** How to complete this task **
Print the part of the methods text on self-injury and aggression, word for word, from "The second and" to "the next session.".

** Supplied text **
____
The second and third authors served as the therapists for each FA. As a safety precaution, termination criteria were outlined prior to the outset of the assessment, and if a participant engaged in SIB or aggression that presented a threat to the safety of the participant or to the therapist, then the session was discontinued. The termination criteria were implemented if any cuts, bruising or bleeding occurred to the individual or the therapist as a result of the behaviour. To minimise carryover effects between the conditions, 5-min breaks were implemented between sessions, and problem behaviour was required to have ceased for at least 2 min before beginning the next session.

Response measurement and reliability

Observations were recorded from the digital video files using ObsWin software that allowed multiple topographies of problem behaviour to be coded in real time (Martin et al. 1998). Self-injury was defined as any behaviour directed toward the child’s own body that could result in physical harm (e.g. hand biting, head hitting and body hitting); aggression was defined as any behaviour directed toward the therapist that could result in physical harm (e.g. hitting, pushing and biting). The primary dependent variable was the frequency per minute of SIB observed in each session. The secondary dependent variable was the frequency per minute of aggression observed in each session. Observers were graduate students in psychology who were blind to the study hypotheses and trained to press a key on the keyboard associated with each behaviour to indicate its occurrence. For 25% of the sessions for each participant, a second observer also collected data. Agreement was calculated on a 10-s interval-by-interval basis using Cohen’s kappa, a statistic that corrects for chance agreements (Hartmann 1977). If two observers obtained a reliability coefficient for a given behaviour that was less than 0.60, the observers received additional training and familiarity with the definitions of each behaviour, and the video was recoded. The mean level of agreement across participants was 0.82 (range = 0.61 to 0.93) for SIB and 0.80 (range .64 to .90) for aggression, an acceptable level of agreement.
____
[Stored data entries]
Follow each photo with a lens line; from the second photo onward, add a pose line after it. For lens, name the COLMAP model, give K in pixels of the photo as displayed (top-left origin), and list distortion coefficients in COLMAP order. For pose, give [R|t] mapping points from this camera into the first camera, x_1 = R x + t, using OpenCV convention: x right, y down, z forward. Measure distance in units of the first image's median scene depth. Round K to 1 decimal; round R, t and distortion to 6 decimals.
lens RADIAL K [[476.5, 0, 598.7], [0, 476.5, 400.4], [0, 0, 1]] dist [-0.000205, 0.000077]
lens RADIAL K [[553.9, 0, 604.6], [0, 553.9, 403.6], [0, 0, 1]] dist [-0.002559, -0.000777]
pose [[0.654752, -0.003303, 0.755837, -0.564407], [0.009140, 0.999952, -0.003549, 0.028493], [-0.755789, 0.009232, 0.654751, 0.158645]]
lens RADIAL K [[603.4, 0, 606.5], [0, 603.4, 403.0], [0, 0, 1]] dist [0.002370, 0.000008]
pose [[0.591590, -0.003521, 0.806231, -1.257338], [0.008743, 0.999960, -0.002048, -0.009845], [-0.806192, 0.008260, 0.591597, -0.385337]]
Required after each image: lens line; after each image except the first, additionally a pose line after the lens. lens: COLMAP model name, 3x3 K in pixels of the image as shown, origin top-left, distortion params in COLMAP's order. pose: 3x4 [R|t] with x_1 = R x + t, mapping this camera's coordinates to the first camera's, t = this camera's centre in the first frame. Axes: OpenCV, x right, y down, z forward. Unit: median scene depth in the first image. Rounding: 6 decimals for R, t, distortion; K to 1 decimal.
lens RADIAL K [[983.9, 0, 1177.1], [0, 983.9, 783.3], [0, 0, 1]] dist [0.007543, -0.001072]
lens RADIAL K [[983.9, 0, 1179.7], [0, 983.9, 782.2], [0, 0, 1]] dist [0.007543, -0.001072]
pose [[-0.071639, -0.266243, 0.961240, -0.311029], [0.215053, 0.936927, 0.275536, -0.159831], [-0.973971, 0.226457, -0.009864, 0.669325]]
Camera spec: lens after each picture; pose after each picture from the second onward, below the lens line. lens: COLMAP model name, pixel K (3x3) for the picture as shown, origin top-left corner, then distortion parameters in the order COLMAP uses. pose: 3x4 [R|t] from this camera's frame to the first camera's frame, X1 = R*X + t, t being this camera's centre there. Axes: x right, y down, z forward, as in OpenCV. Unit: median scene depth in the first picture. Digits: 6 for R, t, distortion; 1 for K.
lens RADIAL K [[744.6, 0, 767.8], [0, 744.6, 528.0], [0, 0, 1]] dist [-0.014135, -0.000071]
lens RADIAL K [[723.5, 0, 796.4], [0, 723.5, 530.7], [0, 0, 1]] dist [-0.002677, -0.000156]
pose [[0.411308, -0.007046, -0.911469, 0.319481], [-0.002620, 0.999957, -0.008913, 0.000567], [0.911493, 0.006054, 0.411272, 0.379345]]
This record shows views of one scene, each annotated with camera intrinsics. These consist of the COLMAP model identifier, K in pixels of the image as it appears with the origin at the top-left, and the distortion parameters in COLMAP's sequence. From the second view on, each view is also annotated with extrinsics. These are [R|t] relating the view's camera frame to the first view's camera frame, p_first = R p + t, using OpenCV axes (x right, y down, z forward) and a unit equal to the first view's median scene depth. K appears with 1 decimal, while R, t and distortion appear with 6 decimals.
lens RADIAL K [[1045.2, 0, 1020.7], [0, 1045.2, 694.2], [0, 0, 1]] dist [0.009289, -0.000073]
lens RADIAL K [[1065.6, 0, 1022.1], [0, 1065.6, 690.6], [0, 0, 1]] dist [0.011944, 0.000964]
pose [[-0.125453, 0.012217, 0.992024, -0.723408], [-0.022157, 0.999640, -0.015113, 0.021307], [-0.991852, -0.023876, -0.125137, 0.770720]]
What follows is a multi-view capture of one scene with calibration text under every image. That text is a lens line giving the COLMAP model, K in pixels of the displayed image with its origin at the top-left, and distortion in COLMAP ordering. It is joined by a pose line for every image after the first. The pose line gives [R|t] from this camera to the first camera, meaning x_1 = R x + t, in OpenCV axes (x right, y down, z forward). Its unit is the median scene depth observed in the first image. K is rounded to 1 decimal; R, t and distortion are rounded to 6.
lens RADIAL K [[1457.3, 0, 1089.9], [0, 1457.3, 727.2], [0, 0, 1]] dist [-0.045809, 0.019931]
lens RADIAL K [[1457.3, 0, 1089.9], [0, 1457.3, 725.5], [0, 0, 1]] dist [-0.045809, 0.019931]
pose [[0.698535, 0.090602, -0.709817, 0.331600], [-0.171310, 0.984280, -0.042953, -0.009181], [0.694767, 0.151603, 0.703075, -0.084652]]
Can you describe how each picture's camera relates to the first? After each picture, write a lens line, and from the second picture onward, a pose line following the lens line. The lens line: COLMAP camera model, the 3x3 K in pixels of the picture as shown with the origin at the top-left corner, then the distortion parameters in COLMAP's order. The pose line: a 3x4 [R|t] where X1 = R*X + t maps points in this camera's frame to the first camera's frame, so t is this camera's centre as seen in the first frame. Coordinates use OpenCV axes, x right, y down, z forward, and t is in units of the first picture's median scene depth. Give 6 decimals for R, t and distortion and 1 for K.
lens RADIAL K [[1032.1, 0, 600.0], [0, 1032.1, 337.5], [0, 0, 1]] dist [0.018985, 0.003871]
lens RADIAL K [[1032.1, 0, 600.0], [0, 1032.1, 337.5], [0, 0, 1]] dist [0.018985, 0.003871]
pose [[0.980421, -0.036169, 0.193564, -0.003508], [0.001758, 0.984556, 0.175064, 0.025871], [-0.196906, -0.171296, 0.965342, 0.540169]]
____
** Response **
The second and third authors served as the therapists for each FA. As a safety precaution, termination criteria were outlined prior to the outset of the assessment, and if a participant engaged in SIB or aggression that presented a threat to the safety of the participant or to the therapist, then the session was discontinued. The termination criteria were implemented if any cuts, bruising or bleeding occurred to the individual or the therapist as a result of the behaviour. To minimise carryover effects between the conditions, 5-min breaks were implemented between sessions, and problem behaviour was required to have ceased for at least 2 min before beginning the next session.